**Stored items**
============

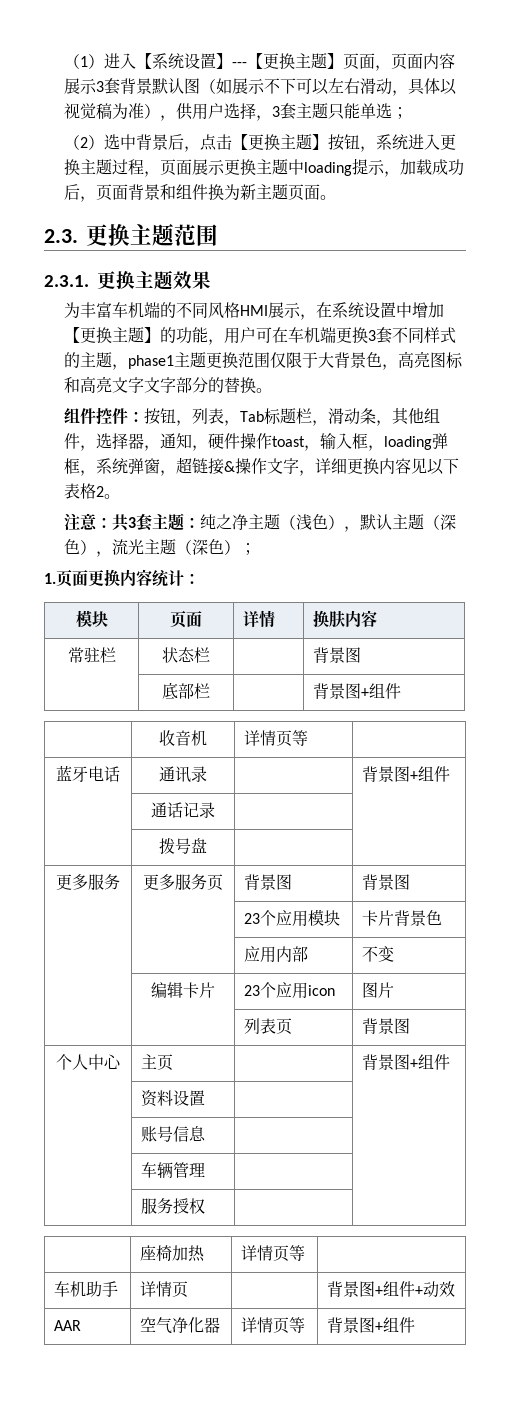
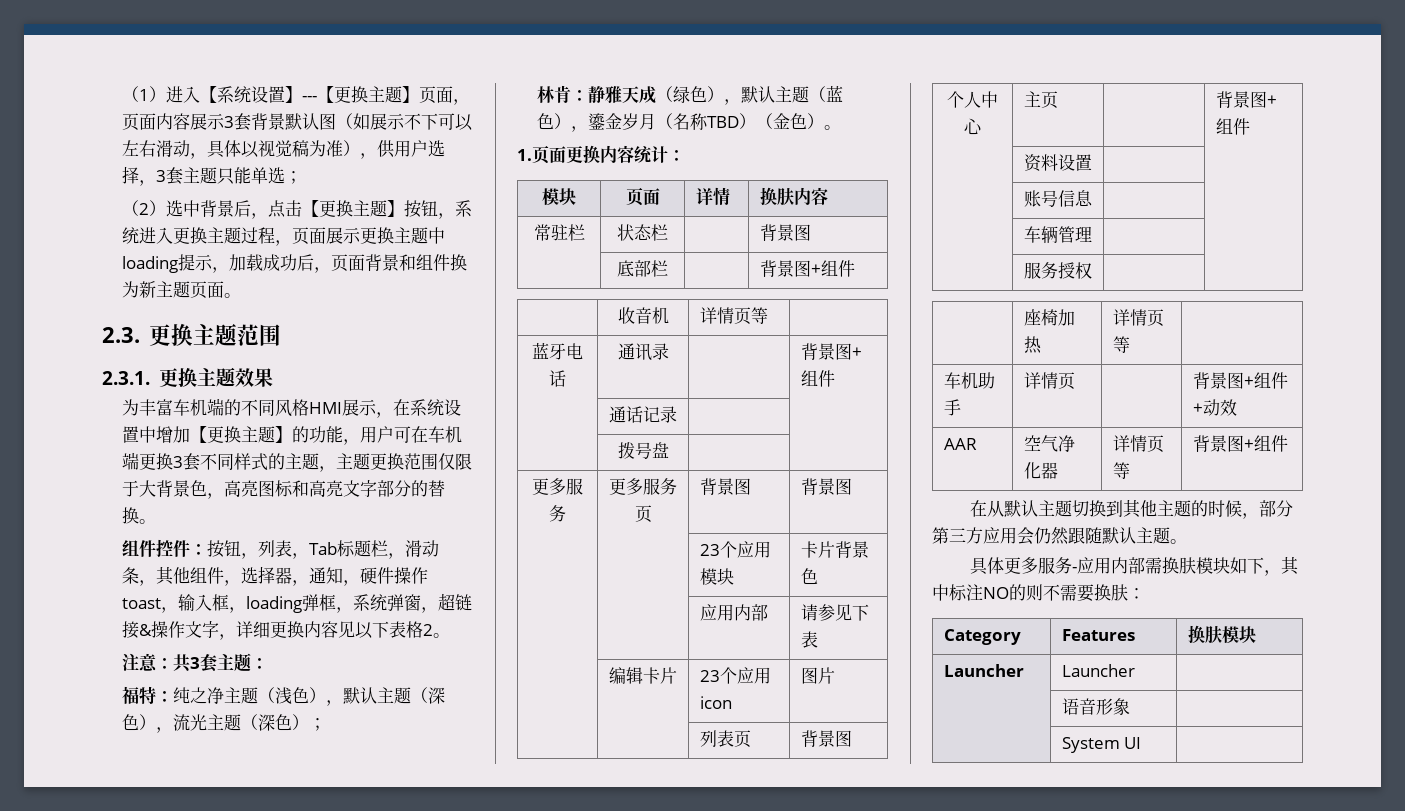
[128,355,175,369] phase1 -> (337, 469) none
[144,377,177,393] 文字 -> (378, 488) none
(201, 522) none -> [122,686,174,704] // 福特：
(257, 549) none -> [537,85,844,105] [537,113,842,132] // 林肯：静雅天成（绿色），默认主题（蓝色），鎏金岁月（名称TBD）（金色）。
[362,946,395,962] 不变 -> [800,604,869,621] [800,631,818,648] 请参见下表
(416, 1325) none -> [969,499,1293,519] [932,527,1187,545] [969,556,1299,576] [932,584,1145,602] [943,629,1021,645] [1061,629,1135,641] [1187,625,1256,644] [943,664,1024,677] [1061,664,1135,677] [1061,698,1130,715] [1061,737,1142,753] // 在从默认主题切换到其他主题的时候，部分第三方应用会仍然跟随默认主题。 // 具体更多服务-应用内部需换肤模块如下，其中标注NO的则不需要换肤： // Category | Features | 换肤模块 // Launcher | Launcher | // | 语音形象 | // | System UI |

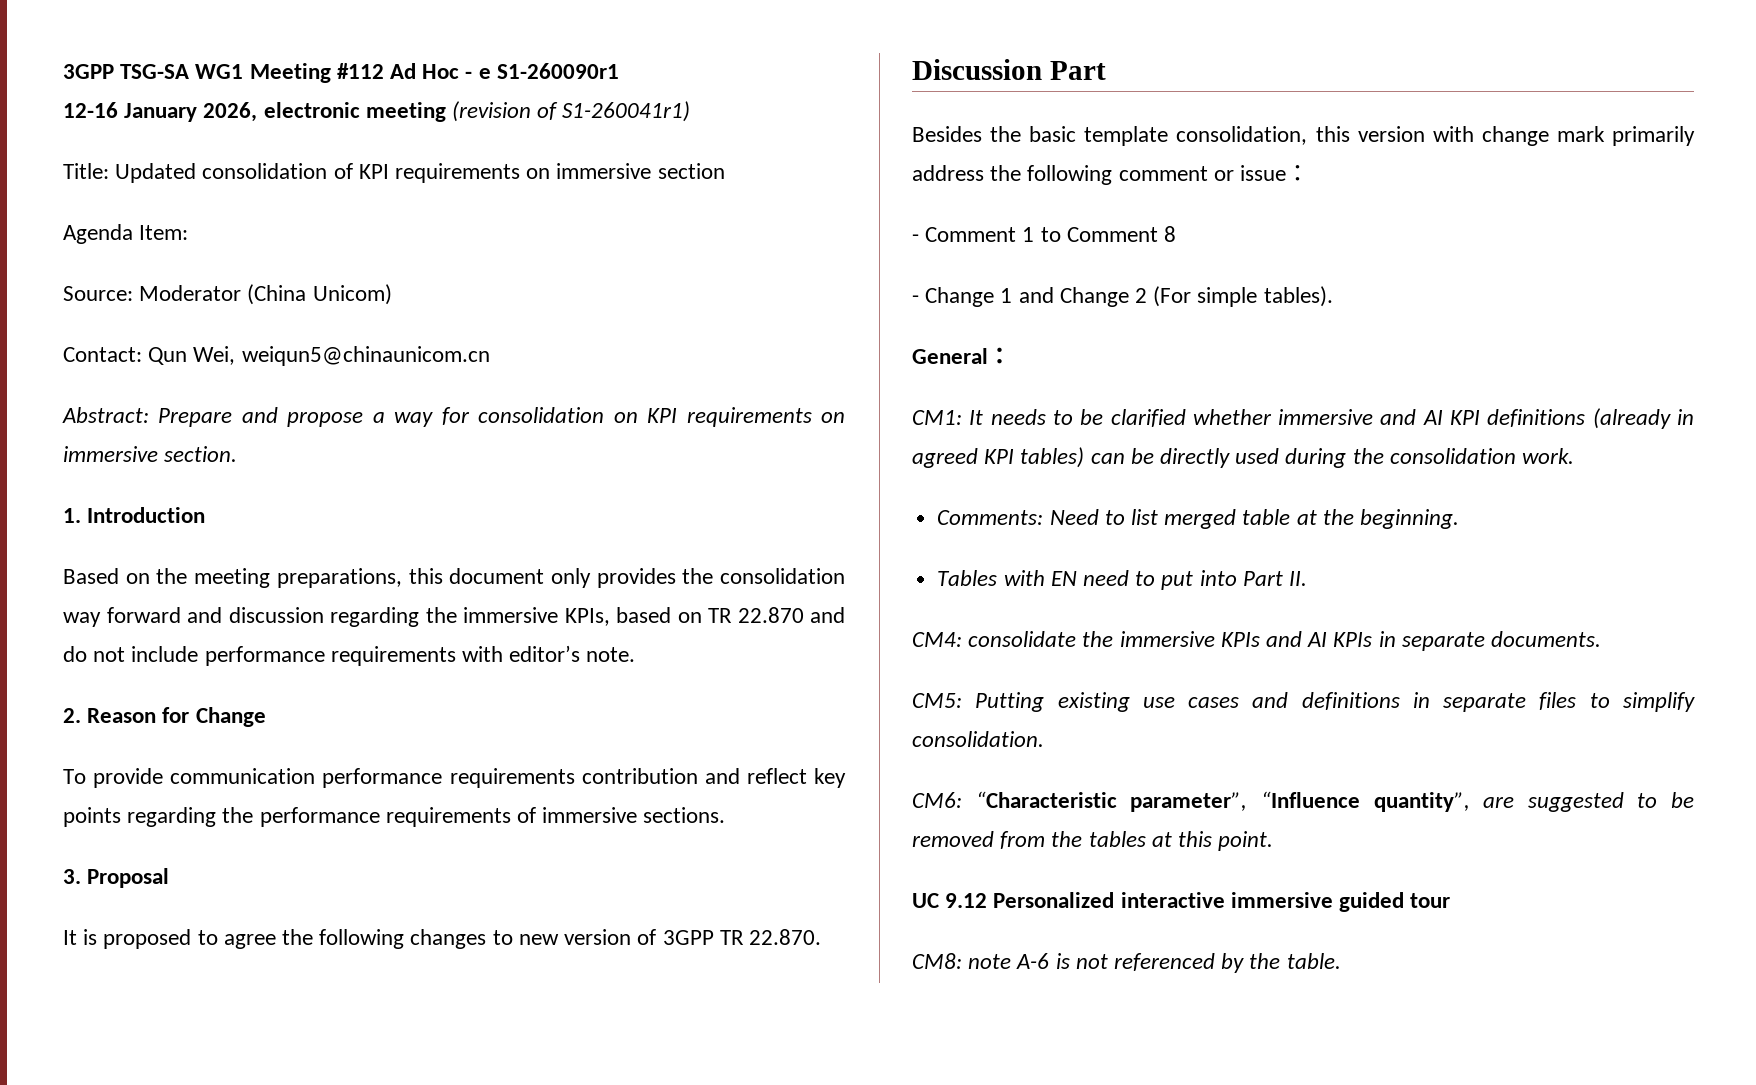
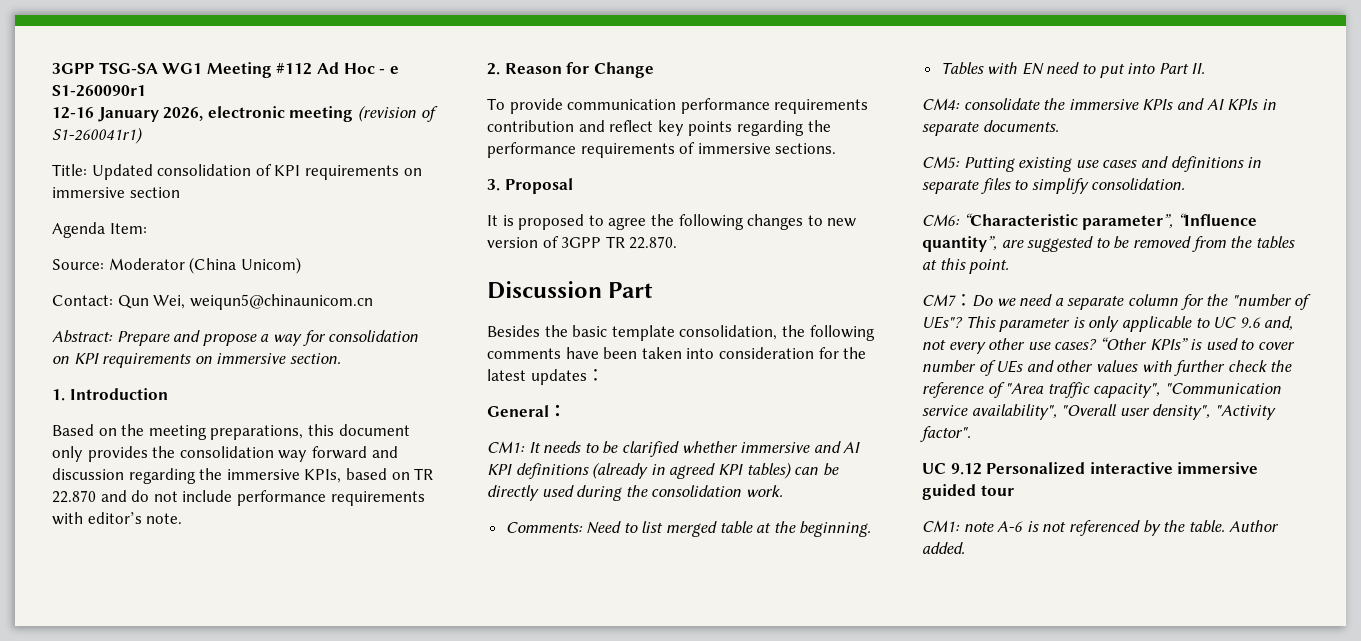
[1315,126,1695,146] [912,165,1310,185] [912,226,1177,242] [912,286,1333,307] this version with change mark primarily address the following comment or issue： // - Comment 1 to Comment 8 // - Change 1 and Change 2 (For simple tables). -> [781,325,875,341] [487,347,867,359] [487,369,604,385] the following comments have been taken into consideration for the latest updates：
(1274, 841) none -> [922,294,1312,310] [922,316,1294,332] [922,337,1295,354] [922,360,1293,376] [922,382,1281,398] [922,404,1276,420] [920,426,971,442] // CM7：Do we need a separate column for the "number of UEs"? This parameter is only applicable to UC 9.6 and, not every other use cases? “Other KPIs” is used to cover number of UEs and other values with further check the reference of "Area traffic capacity", "Communication service availability", "Overall user density", "Activity factor".
[912,953,962,969] CM8: -> [922,520,960,532] CM1:
(1341, 961) none -> [1229,520,1280,532] [922,542,965,554] Author added.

============

**Problem description**
Starting at the line that contains "[912,953,962,969] CM8: ->", output every remaining line of the data exactly, and stop after the last one.

**Task response**
[912,953,962,969] CM8: -> [922,520,960,532] CM1:
(1341, 961) none -> [1229,520,1280,532] [922,542,965,554] Author added.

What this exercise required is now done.